Desse modo, torna-se cada vez maior a contradição entre o trabalho como meio de satisfação das necessidades sociais coletivas e meio de subsistência individual, o que faz crescer os requisitos de qualificação para o trabalho, quando, na verdade, a qualificação não é certeza de alguma atividade laboral, pois a maior parte dos postos de trabalho que se abrem não requerem qualificação para a sua execução.
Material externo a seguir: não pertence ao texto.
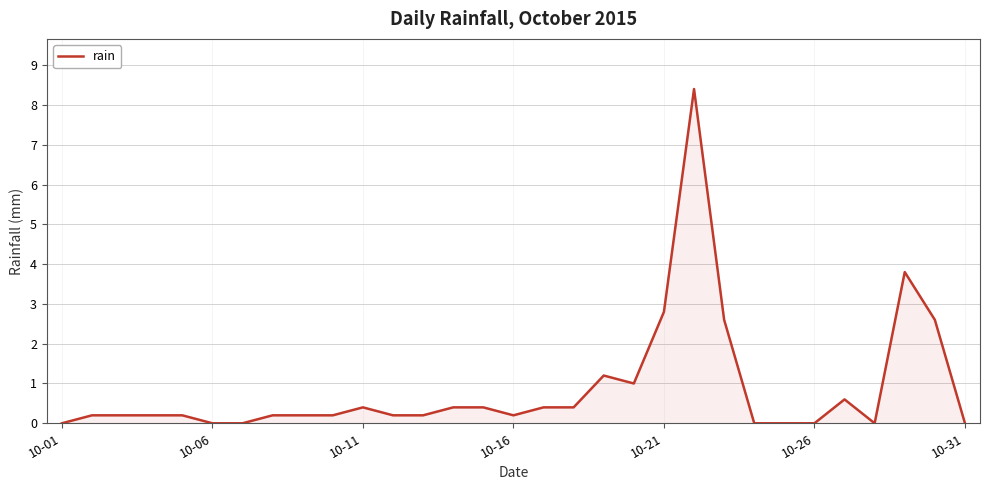

True or false: the data has more than 0 interior local peaks.

True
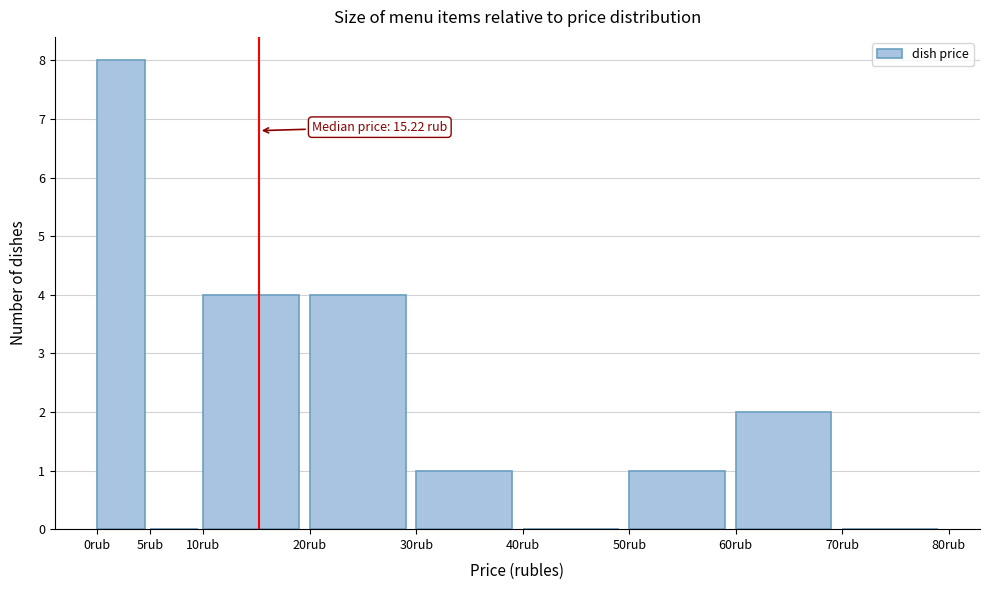

Over which range of the x-axis is the bar tallest?

0 to 5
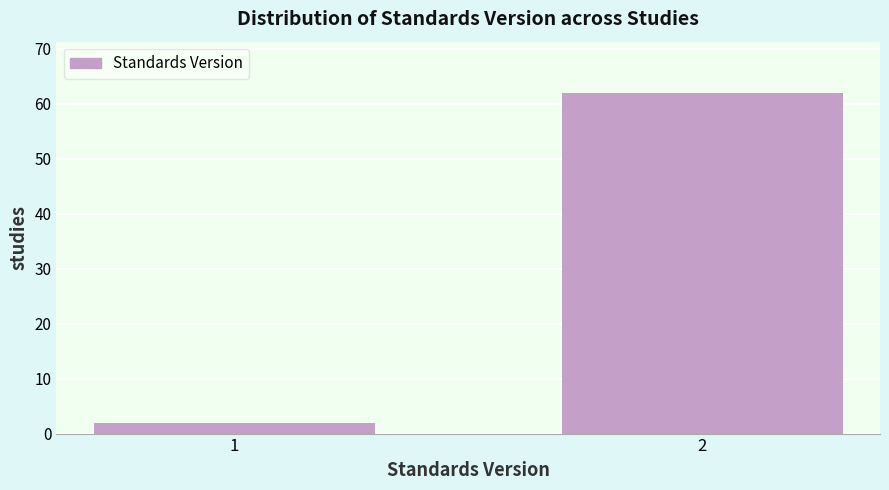

Reading left to right, transcribe all the data shown in this chart.

1=2	2=62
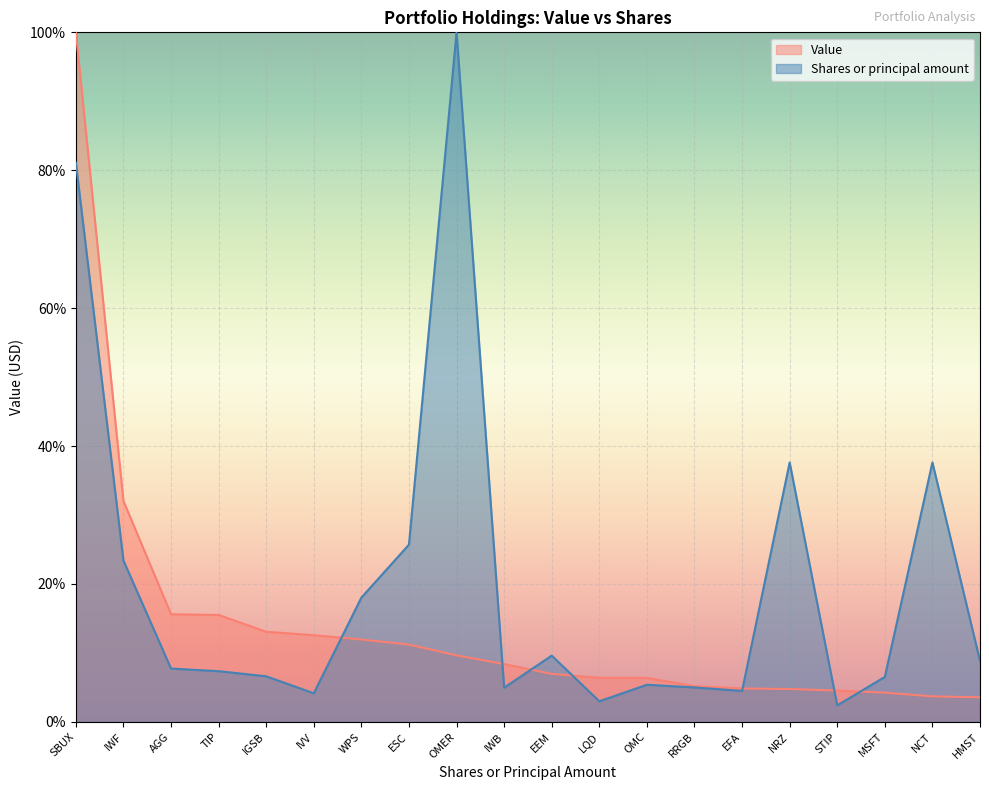

True or false: Value has more than 2 interior local peaks.

False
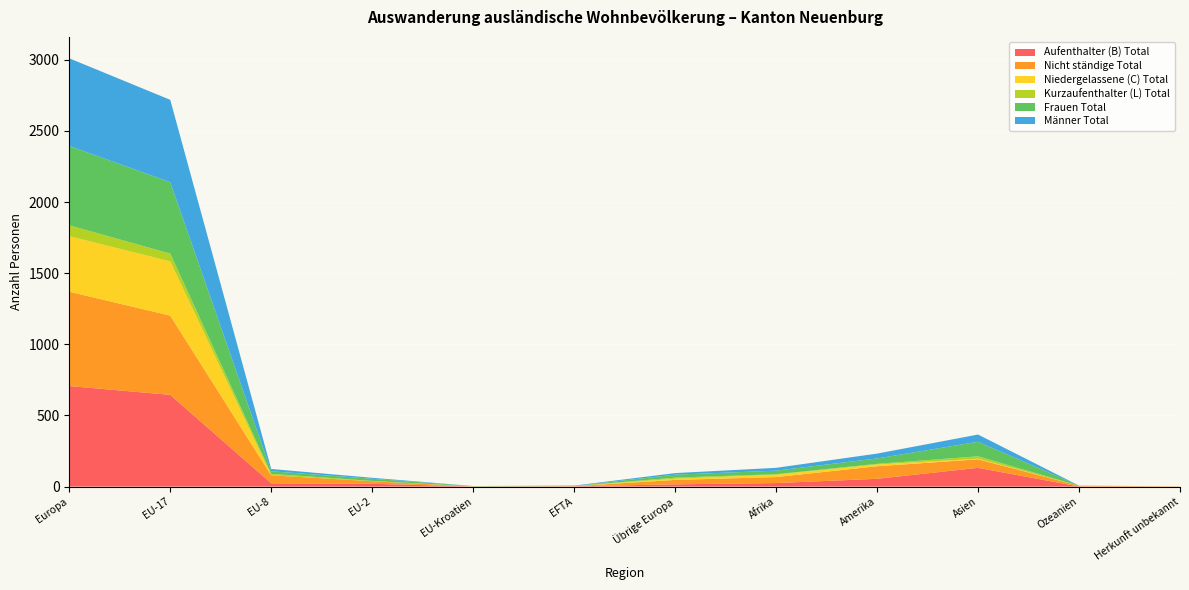

Reading right to left, transcribe all the data shown in this chart.

Aufenthalter (B) Total: Herkunft unbekannt=0	Ozeanien=1	Asien=132	Amerika=55	Afrika=25	Übrige Europa=16	EFTA=2	EU-Kroatien=1	EU-2=20	EU-8=23	EU-17=645	Europa=707
Nicht ständige Total: Herkunft unbekannt=2	Ozeanien=5	Asien=60	Amerika=88	Afrika=42	Übrige Europa=31	EFTA=1	EU-Kroatien=0	EU-2=18	EU-8=56	EU-17=557	Europa=663
Niedergelassene (C) Total: Herkunft unbekannt=0	Ozeanien=0	Asien=4	Amerika=12	Afrika=17	Übrige Europa=8	EFTA=0	EU-Kroatien=1	EU-2=0	EU-8=0	EU-17=381	Europa=390
Kurzaufenthalter (L) Total: Herkunft unbekannt=0	Ozeanien=0	Asien=17	Amerika=5	Afrika=3	Übrige Europa=8	EFTA=1	EU-Kroatien=0	EU-2=2	EU-8=11	EU-17=55	Europa=77
Frauen Total: Herkunft unbekannt=0	Ozeanien=1	Asien=102	Amerika=38	Afrika=25	Übrige Europa=21	EFTA=0	EU-Kroatien=2	EU-2=15	EU-8=18	EU-17=502	Europa=558
Männer Total: Herkunft unbekannt=0	Ozeanien=0	Asien=51	Amerika=34	Afrika=20	Übrige Europa=11	EFTA=3	EU-Kroatien=0	EU-2=7	EU-8=16	EU-17=579	Europa=616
Não obstante, cria-se também a constante necessidade de qualificação profissional para o trabalho quando não há trabalho; é a contradição em processo, ativado pelo capital na sua constante busca por valorização.
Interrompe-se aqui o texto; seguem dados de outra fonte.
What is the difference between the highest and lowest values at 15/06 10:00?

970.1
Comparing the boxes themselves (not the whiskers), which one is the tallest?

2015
Os reflexos dessas mudanças na reestruturação do trabalho em geral culminam concomitantemente nas estratégias adotadas pelos agricultores familiares em alongar a escolarização dos filhos, que são medidas individuais e que não chegam à raiz do problema social, que é gerado pela contradição do modo capitalista de produção que denota um movimento de centralização do capital na cidade, bem como um movimento de centralização do capital no campo.

Zago apresenta os resultados de pesquisa86 nos níveis de ensino Fundamental e Médio, salientando que “o reconhecimento da educação escolar como requisito básico para responder às exigências do mercado de trabalho e, sobretudo, como possibilidade de romper com as condições de pobreza familiar, é variável, colocada pelos pais de forma recorrente, independente das diferenças internas do grupo estudado (2000, p. 23)”.

O que se percebe nessas colocações é que as estratégias encontradas, tanto no espaço urbano quanto no espaço rural, denotam a necessidade de se conseguir trabalho, ou melhor, da necessidade que cada indivíduo tem de produzir a própria vida material. Para tanto, esbarram nas condições que são criadas pelo próprio sistema capitalista que necessita e recria constantemente as suas bases de sustentação, pois somente quando a população vive a barbárie, o sistema se reproduz. E nesse quadro, a escola é um dos seus aparatos.

Assim sendo, a escola do campo abre um leque de questões em busca de ampliar as condições adversas que envolvem a educação formal, no sentido de uma educação mais compatível com os problemas vividos no espaço rural, de forma que envolva outras organizações sociais como o MST, a fim de firmar um construto político capaz de ampliar as demandas sociais do campo em busca de uma sociedade socialista em detrimento do modo capitalista de produção.

86 Zago (2000) procura mostrar as condições objetivas, as práticas e os significados atribuídos à escolarização,

assim como o caráter heterogêneo e não linear dos percursos escolares em meios populares, com base numa análise feita a partir de dados obtidos num bairro de Florianópolis/SC.

CAPÍTULO IV

INTEGRAÇÃO E TRABALHO COLETIVO

Com base nas trajetórias de trabalho dos agricultores familiares apresentadas no capítulo II, buscamos, num primeiro momento, descrever o processo da cadeia produtiva do fumo e suas implicações tanto para o agricultor como para a empresa integradora, e, num segundo momento, a análise do que entendemos ser a instituição do trabalho coletivo no campo e, por conseqüência, a redução do trabalho vivo.

Para delinear melhor o foco da análise, optamos em trabalhar com uma única empresa integradora, a Souza Cruz, que atua na produção de fumo há mais de um século no Brasil, sendo a base da cadeia produtiva os agricultores familiares integrados. Nesse contexto, buscamos rastrear a cadeia produtiva do fumo de modo que possamos apreender como se constitui o trabalho e o que ele expressa na relação com o capital.